Material provided Start Marker

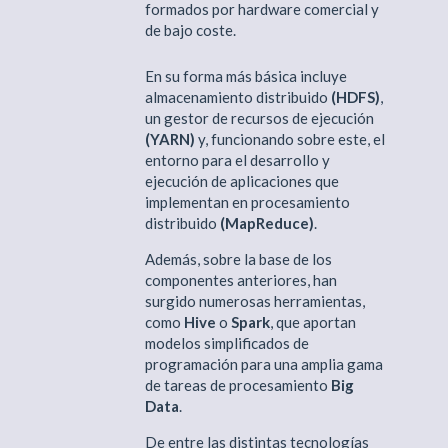
formados por hardware comercial y
de bajo coste.
En su forma más básica incluye
almacenamiento distribuido
(HDFS)
,
un gestor de recursos de ejecución
(YARN)
y, funcionando sobre este, el
entorno para el desarrollo y
ejecución de aplicaciones que
implementan en procesamiento
distribuido
(MapReduce)
.
Además, sobre la base de los
componentes anteriores, han
surgido numerosas herramientas,
como
Hive
o
Spark
, que aportan
modelos simplificados de
programación para una amplia gama
de tareas de procesamiento
Big
Data
.
De entre las distintas tecnologías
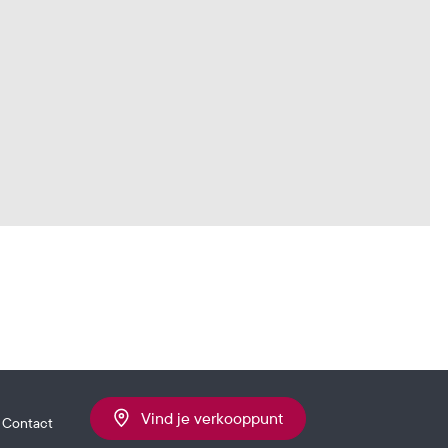
Vind je verkooppunt
Contact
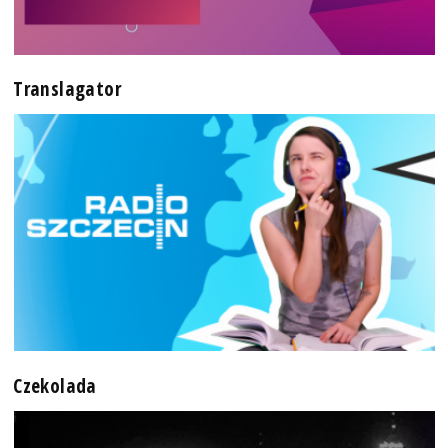
Translagator
Czekolada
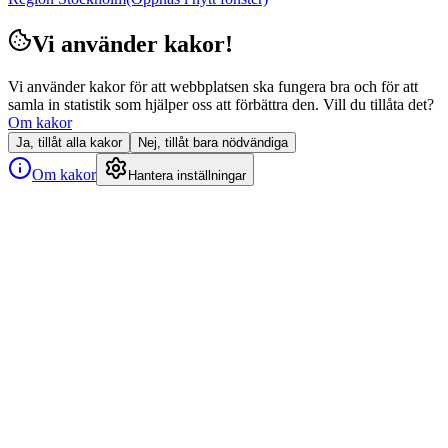
Vi använder kakor!
Vi använder kakor för att webbplatsen ska fungera bra och för att
samla in statistik som hjälper oss att förbättra den. Vill du tillåta det?
Om kakor
Ja, tillåt alla kakor
Nej, tillåt bara nödvändiga
Om kakor
Hantera inställningar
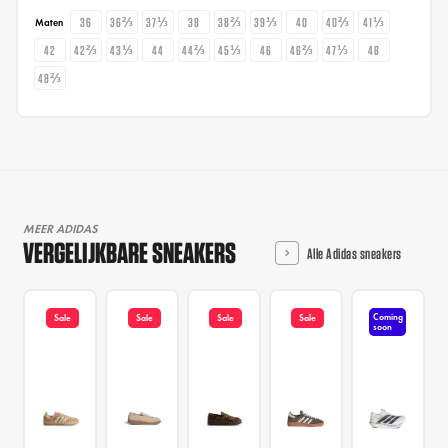
36
36⅔
37⅓
38
38⅔
39⅓
40
40⅔
41⅓
Maten
42
42⅔
43⅓
44
44⅔
45⅓
46
46⅔
47⅓
48
48⅔
MEER ADIDAS
VERGELIJKBARE SNEAKERS
Alle Adidas sneakers
Coming
Sale
Sale
Sale
Sale
soon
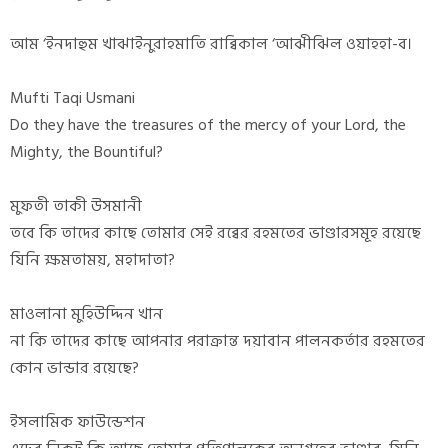
আম ‘ইনদাহুম খাঝাইনুরাহমাতি রাব্বিকাল ‘আঝীঝিল ওয়াহহা-ব।
Mufti Taqi Usmani
Do they have the treasures of the mercy of your Lord, the
Mighty, the Bountiful?
মুফতী তাকী উসমানী
তবে কি তাদের কাছে তোমার সেই রব্বের রহমতের ভাণ্ডারসমূহ রয়েছে
যিনি ক্ষমতাময়, মহাদাতা?
মাওলানা মুহিউদ্দিন খান
না কি তাদের কাছে আপনার পরাক্রান্ত দয়াবান পালনকর্তার রহমতের
কোন ভান্ডার রয়েছে?
ইসলামিক ফাউন্ডেশন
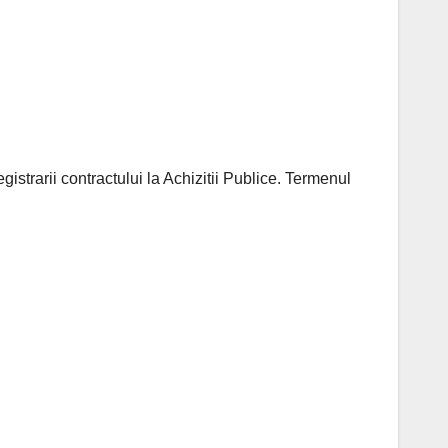
egistrarii contractului la Achizitii Publice. Termenul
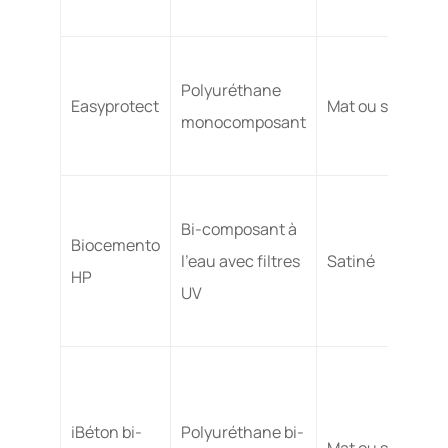
Polyuréthane
Easyprotect
Mat ou satiné
monocomposant
Bi-composant à
Biocemento
l’eau avec filtres
Satiné
HP
UV
iBéton bi-
Polyuréthane bi-
Mat ou satiné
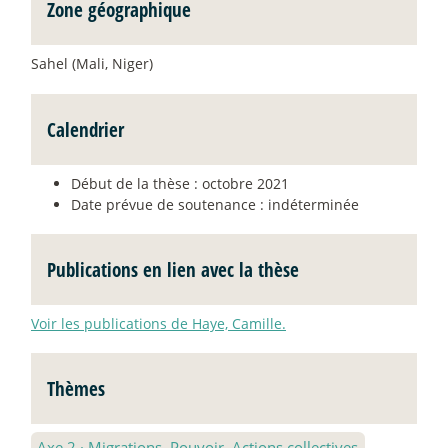
Zone géographique
Sahel (Mali, Niger)
Calendrier
Début de la thèse : octobre 2021
Date prévue de soutenance : indéterminée
Publications en lien avec la thèse
Voir les publications de Haye, Camille.
Thèmes
Axe 2
·
Migrations, Pouvoir, Actions collectives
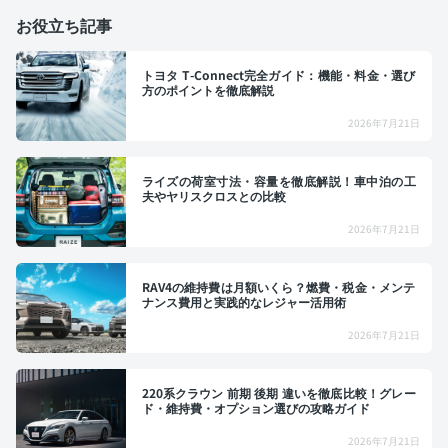
お役立ち記事
トヨタ T-Connect完全ガイド：機能・料金・選び
方のポイントを徹底解説
2026年7月21日
ライズの荷室寸法・容量を徹底解説！車中泊の工
夫やヤリスクロスとの比較
2026年7月21日
RAV4の維持費は月額いくら？燃費・税金・メンテ
ナンス費用と実践的なレジャー活用術
2026年7月21日
220系クラウン 前期 後期 違いを徹底比較！グレー
ド・維持費・オプション選びの攻略ガイド
2026年7月21日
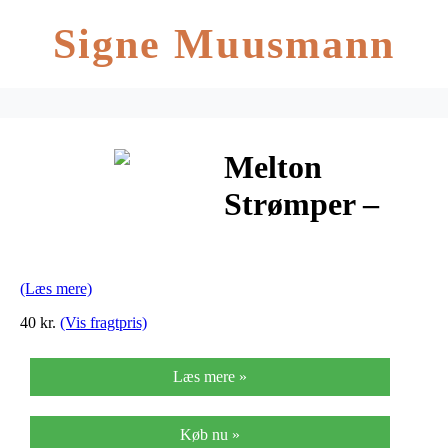
Signe Muusmann
Melton
Strømper –
Rib – Navy m.
Glimmer
(Læs mere)
40 kr.
(Vis fragtpris)
Læs mere »
Køb nu »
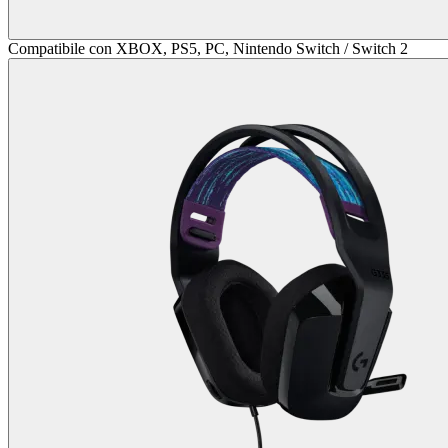
Compatibile con XBOX, PS5, PC, Nintendo Switch / Switch 2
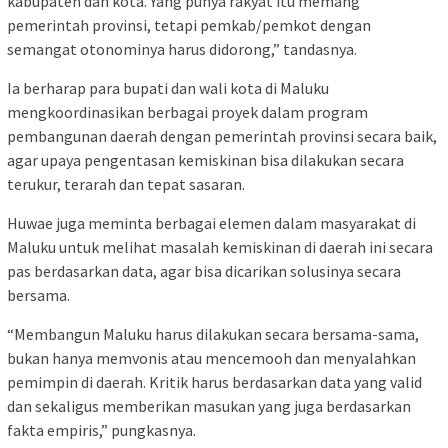
kabupaten dan kota. Yang punya rakyat itu memang
pemerintah provinsi, tetapi pemkab/pemkot dengan
semangat otonominya harus didorong,” tandasnya.
Ia berharap para bupati dan wali kota di Maluku
mengkoordinasikan berbagai proyek dalam program
pembangunan daerah dengan pemerintah provinsi secara baik,
agar upaya pengentasan kemiskinan bisa dilakukan secara
terukur, terarah dan tepat sasaran.
Huwae juga meminta berbagai elemen dalam masyarakat di
Maluku untuk melihat masalah kemiskinan di daerah ini secara
pas berdasarkan data, agar bisa dicarikan solusinya secara
bersama.
“Membangun Maluku harus dilakukan secara bersama-sama,
bukan hanya memvonis atau mencemooh dan menyalahkan
pemimpin di daerah. Kritik harus berdasarkan data yang valid
dan sekaligus memberikan masukan yang juga berdasarkan
fakta empiris,” pungkasnya.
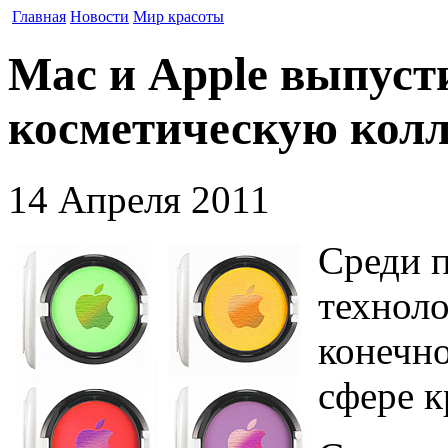
Главная
Новости
Мир красоты
Mac и Apple выпуст
косметическую кол
14 Апреля 2011
Среди 
техноло
конечно
сфере к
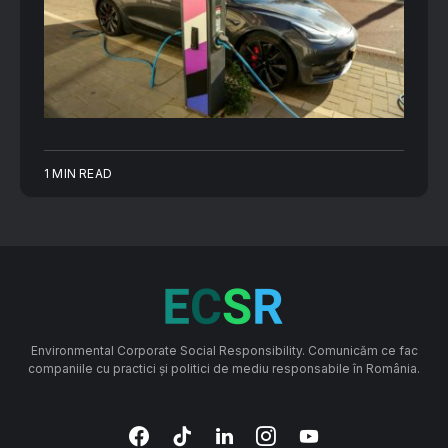
1 MIN READ
Environmental Corporate Social Responsibility. Comunicăm ce fac
companiile cu practici și politici de mediu responsabile în România.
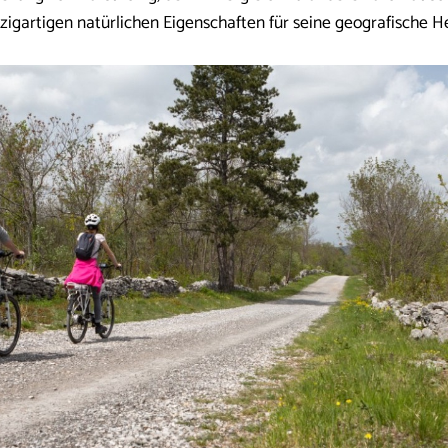
nzigartigen natürlichen Eigenschaften für seine geografische H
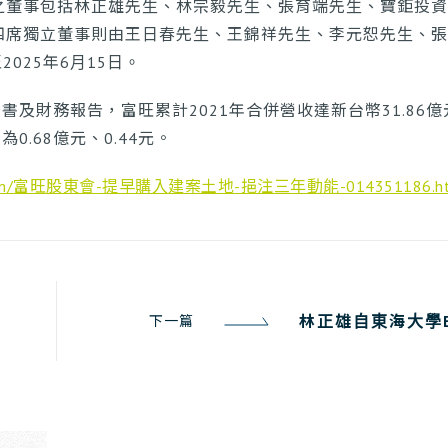
之董事包括林正雄先生、林宗毅先生、張育端先生、寶鉅投資
，四席獨立董事則由王日春先生、王錦祥先生、李元恕先生、張
2025年6月15日。
書及財務報告，富旺累計2021年合併營收達新台幣31.86億
0.68億元、0.44元。
ahoo.com/富旺股東會-提早購入建案土地-挹注三年動能-014351186.h
林正雄自東海大學E
下一篇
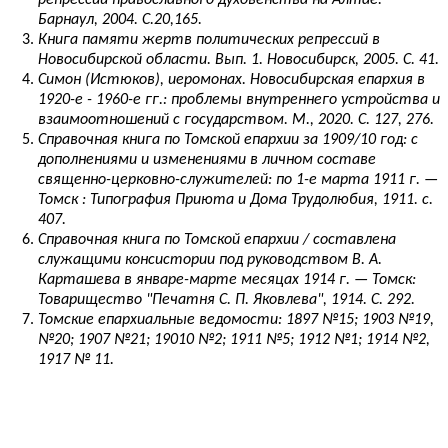
репрессий православного духовенства на Алтае.
Барнаул, 2004. С.20,165.
Книга памяти жертв политических репрессий в
Новосибирской области. Вып. 1. Новосибирск, 2005. С. 41.
Симон (Истюков), иеромонах. Новосибирская епархия в
1920-е - 1960-е гг.: проблемы внутреннего устройства и
взаимоотношений с государством. М., 2020. С. 127, 276.
Справочная книга по Томской епархии за 1909/10 год: с
дополнениями и изменениями в личном составе
священно-церковно-служителей: по 1-е марта 1911 г. —
Томск : Типография Приюта и Дома Трудолюбия, 1911. с.
407.
Справочная книга по Томской епархии / составлена
служащими консистории под руководством В. А.
Карташева в январе-марте месяцах 1914 г. — Томск:
Товарищество "Печатня С. П. Яковлева", 1914. С. 292.
Томские епархиальные ведомости: 1897 №15; 1903 №19,
№20; 1907 №21; 19010 №2; 1911 №5; 1912 №1; 1914 №2,
1917 № 11.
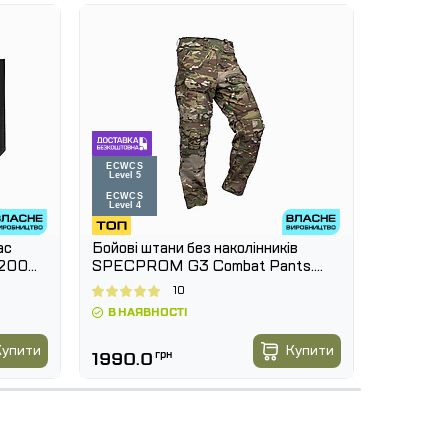
ас
Бойові штани без наколінників
Куртка т
 200
SPECPROM G3 Combat Pants.
Multicam
Мультикам
10
В НАЯВНОСТІ
В НАЯВ
220
-25 %
упити
Купити
1990.0
грн
1650.0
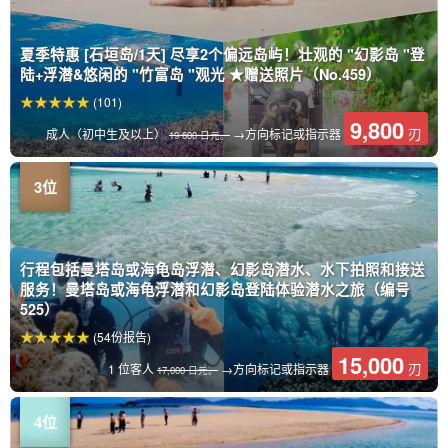
夏季特惠 [石垣岛/1天] 尽享2个偏远岛屿！壮观的 "幻影岛 "登
陆+浮潜&悠闲的 "竹富岛 "观光 ★赠送照片（No.459）
(101)
9,800
刃
成人（初中生及以上）
→方向标记或指示器
19 600 日元。
行程包括曼塔岛或海龟岛浮潜、幻影岛潜水、水下拍照和接送
服务！曼塔岛或海龟浮潜和幻影岛登陆体验潜水之旅（编号
525）
(54份报告)
15,000
刃
1 位客人
→方向标记或指示器
17,000 日元。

Material provided End Marker

What is needed: Lay out as a numbered list the part of the listing that opens with the line containing "Vi använder kakor!" and closes with the line containing "Compatibile con XBOX, PS5, PC, Nintendo", leaving out blank lines and pictures.

Written answer:
1. Vi använder kakor!
2. Vi använder kakor för att webbplatsen ska fungera bra och för att
3. samla in statistik som hjälper oss att förbättra den. Vill du tillåta det?
4. Om kakor
5. Ja, tillåt alla kakor
6. Nej, tillåt bara nödvändiga
7. Om kakor
8. Hantera inställningar
9. 36
10. 36⅔
11. 37⅓
12. 38
13. 38⅔
14. 39⅓
15. 40
16. 40⅔
17. 41⅓
18. Maten
19. 42
20. 42⅔
21. 43⅓
22. 44
23. 44⅔
24. 45⅓
25. 46
26. 46⅔
27. 47⅓
28. 48
29. 48⅔
30. MEER ADIDAS
31. VERGELIJKBARE SNEAKERS
32. Alle Adidas sneakers
33. Coming
34. Sale
35. Sale
36. Sale
37. Sale
38. soon
39. আম ‘ইনদাহুম খাঝাইনুরাহমাতি রাব্বিকাল ‘আঝীঝিল ওয়াহহা-ব।
40. Mufti Taqi Usmani
41. Do they have the treasures of the mercy of your Lord, the
42. Mighty, the Bountiful?
43. মুফতী তাকী উসমানী
44. তবে কি তাদের কাছে তোমার সেই রব্বের রহমতের ভাণ্ডারসমূহ রয়েছে
45. যিনি ক্ষমতাময়, মহাদাতা?
46. মাওলানা মুহিউদ্দিন খান
47. না কি তাদের কাছে আপনার পরাক্রান্ত দয়াবান পালনকর্তার রহমতের
48. কোন ভান্ডার রয়েছে?
49. ইসলামিক ফাউন্ডেশন
50. egistrarii contractului la Achizitii Publice. Termenul
51. Polyuréthane
52. Easyprotect
53. Mat ou satiné
54. monocomposant
55. Bi-composant à
56. Biocemento
57. l’eau avec filtres
58. Satiné
59. HP
60. UV
61. iBéton bi-
62. Polyuréthane bi-
63. Mat ou satiné
64. Zone géographique
65. Sahel (Mali, Niger)
66. Calendrier
67. Début de la thèse : octobre 2021
68. Date prévue de soutenance : indéterminée
69. Publications en lien avec la thèse
70. Voir les publications de Haye, Camille.
71. Thèmes
72. Axe 2
73. ·
74. Migrations, Pouvoir, Actions collectives
75. お役立ち記事
76. トヨタ T-Connect完全ガイド：機能・料金・選び
77. 方のポイントを徹底解説
78. 2026年7月21日
79. ライズの荷室寸法・容量を徹底解説！車中泊の工
80. 夫やヤリスクロスとの比較
81. 2026年7月21日
82. RAV4の維持費は月額いくら？燃費・税金・メンテ
83. ナンス費用と実践的なレジャー活用術
84. 2026年7月21日
85. 220系クラウン 前期 後期 違いを徹底比較！グレー
86. ド・維持費・オプション選びの攻略ガイド
87. 2026年7月21日
88. Signe Muusmann
89. Melton
90. Strømper –
91. Rib – Navy m.
92. Glimmer
93. (Læs mere)
94. 40 kr.
95. (Vis fragtpris)
96. Læs mere »
97. Køb nu »
98. Compatibile con XBOX, PS5, PC, Nintendo Switch / Switch 2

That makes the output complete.